Parallel Processing vignette

curso-r / treesnip

Parsnip backends for `tree`, `lightGBM` and `Catboost`

https://curso-r.github.io/treesnip

GNU General Public License v3.0

85 stars 13 forks source link

Parallel Processing vignette #21

Open topepo opened 3 years ago

topepo commented 3 years ago

I would suggest that, when using tune, the standard foreach parallelism be suggested and the model-specific threading methods be used if just parsnip is being used to fit.

Generally, parallelizing the resamples is faster than the individual models (see xgboost example). We always try to parallelize the longest running loop.

Athospd commented 3 years ago

Hey, Max, glad to see you here. I was writing about forking and then I decided to perform a benchmark to enrich the vignette. I was expecting to corroborate your findings but I ended up with counter-intuitive results.

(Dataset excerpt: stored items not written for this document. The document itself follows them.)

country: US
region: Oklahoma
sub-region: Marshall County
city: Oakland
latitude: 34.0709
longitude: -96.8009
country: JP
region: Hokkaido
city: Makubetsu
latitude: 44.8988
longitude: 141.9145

tl;dr: pure forking or pure threading wasn't the best: 2 threads with 4 workers was the fastest setup.

see here https://curso-r.github.io/treesnip/articles/threading-forking-benchmark.html

Do you think that it is worth it to consider these combinations? Or is it better to stick with the simple rule of thumb (tune -> forking; fit -> thread)?

topepo commented 3 years ago

That's really interesting! TBH I',m surprised that a combination like that works at all. Can you make a plot of the x-axis as the speed-up (seq time/par time)?

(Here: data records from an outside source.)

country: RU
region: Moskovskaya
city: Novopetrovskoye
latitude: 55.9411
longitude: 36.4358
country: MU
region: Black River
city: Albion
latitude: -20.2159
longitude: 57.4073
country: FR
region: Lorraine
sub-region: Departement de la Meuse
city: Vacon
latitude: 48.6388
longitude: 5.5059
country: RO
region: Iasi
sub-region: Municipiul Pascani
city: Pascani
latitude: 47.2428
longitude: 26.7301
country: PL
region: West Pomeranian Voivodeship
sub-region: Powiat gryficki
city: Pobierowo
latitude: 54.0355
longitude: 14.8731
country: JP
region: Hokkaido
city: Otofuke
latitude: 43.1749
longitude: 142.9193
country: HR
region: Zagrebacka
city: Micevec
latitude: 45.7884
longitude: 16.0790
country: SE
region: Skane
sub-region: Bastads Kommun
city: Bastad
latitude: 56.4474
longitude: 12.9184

I might run some of these too locally this weekend.

Athospd commented 3 years ago

@topepo I'm running more benchmarks here and I think I spotted a potential issue you might want to check yourself to confirm: when I set vfold_cv(v = 3) only 3 workers were used even with tune_grid() set to fit lots of different models. And when I set to vfold_cv(v = 8) I watched all my 8 cores 100%. My hypothesis is that tune_grid() is forking only on the folds loop.

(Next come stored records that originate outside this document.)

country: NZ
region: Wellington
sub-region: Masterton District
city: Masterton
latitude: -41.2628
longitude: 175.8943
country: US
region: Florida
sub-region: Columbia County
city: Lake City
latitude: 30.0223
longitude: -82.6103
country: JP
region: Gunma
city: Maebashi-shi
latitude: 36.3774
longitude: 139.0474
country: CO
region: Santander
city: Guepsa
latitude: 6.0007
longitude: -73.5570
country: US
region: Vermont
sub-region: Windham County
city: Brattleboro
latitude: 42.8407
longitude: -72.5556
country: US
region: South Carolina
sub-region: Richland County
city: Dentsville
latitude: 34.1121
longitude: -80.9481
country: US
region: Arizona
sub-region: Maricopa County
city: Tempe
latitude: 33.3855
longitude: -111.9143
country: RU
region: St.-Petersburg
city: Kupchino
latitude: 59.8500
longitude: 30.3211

gregleleu commented 3 years ago

Hi, I'm using doFuture/doRNG parallel processing for my tidymodels workflows (for tuning), with other engines (apparently I need to load doFuture before using doRNG, but I'm still trying to check that):

library(doFuture)
registerDoFuture()
plan(multisession)

doRNG::registerDoRNG()

It fails when using treesnip with catboost. I get an error: Error in pkg_list[[1]]: subscript out of bounds. This is because catboost and treesnip are not loaded on the workers (I can't fork because of Rstudio, and there is a consensus you shouldn't fork from Rstudio). It works when I "register" the dependencies manually (see https://github.com/tidymodels/tune/issues/205):

set_dependency("boost_tree", eng = "catboost", "catboost")
set_dependency("boost_tree", eng = "catboost", "treesnip")

It could useful to either document that somewhere for people or maybe there is a place where you can include the set_dependency commands.